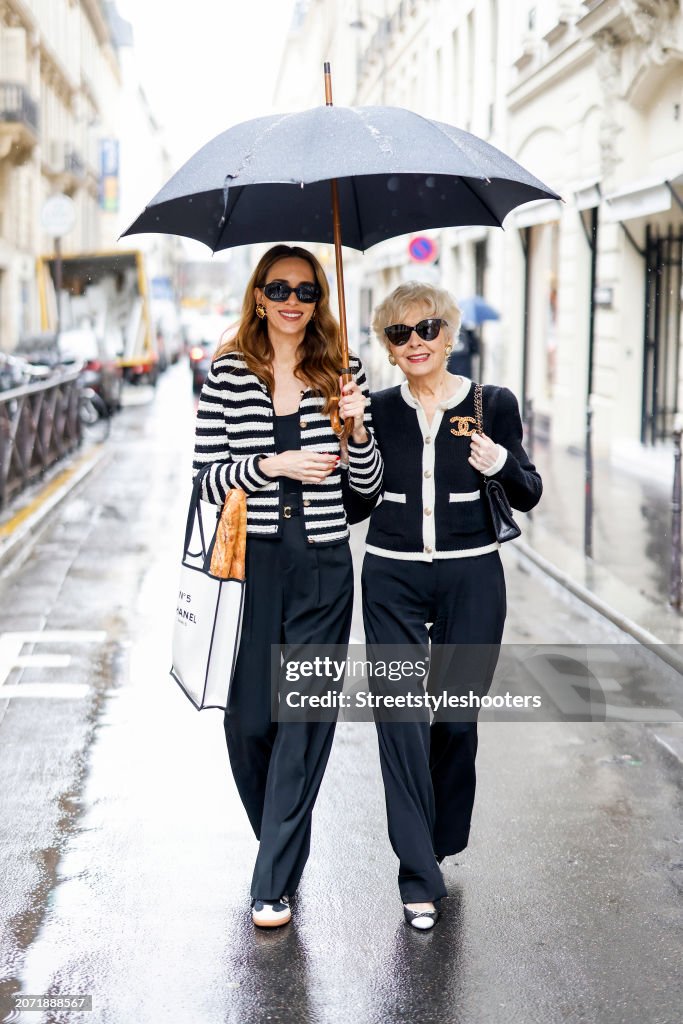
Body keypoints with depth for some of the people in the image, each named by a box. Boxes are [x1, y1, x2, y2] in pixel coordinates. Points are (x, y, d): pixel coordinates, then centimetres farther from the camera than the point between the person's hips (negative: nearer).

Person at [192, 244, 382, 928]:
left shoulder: (341, 372, 5)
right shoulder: (228, 373, 3)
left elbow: (368, 485, 5)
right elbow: (207, 477, -1)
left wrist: (357, 426, -13)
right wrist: (271, 466, -16)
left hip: (322, 566, 0)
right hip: (249, 563, 0)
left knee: (304, 721, 0)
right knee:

--

YOUR TASK: Rewrite the items above with every "wrist" replaced by "hand" and everything else left as it is. Omit the pictures.

RESULT:
Body keypoints with depth for some of the people in the image, each named by a box. Boxes are [x1, y1, x2, y2] in pixel coordinates. Points are (x, y, d): pixel coordinates, then centimetres farther from the camera than the point between the person's hips (negative: nearer).

Person at [192, 244, 382, 928]:
left shoulder: (341, 372, 5)
right shoulder: (228, 373, 3)
left elbow: (368, 485, 5)
right elbow: (207, 477, -1)
left hand: (357, 426, -13)
right hand: (271, 466, -16)
left hip: (322, 566, 0)
right hip: (249, 563, 0)
left knee: (304, 721, 0)
right knee:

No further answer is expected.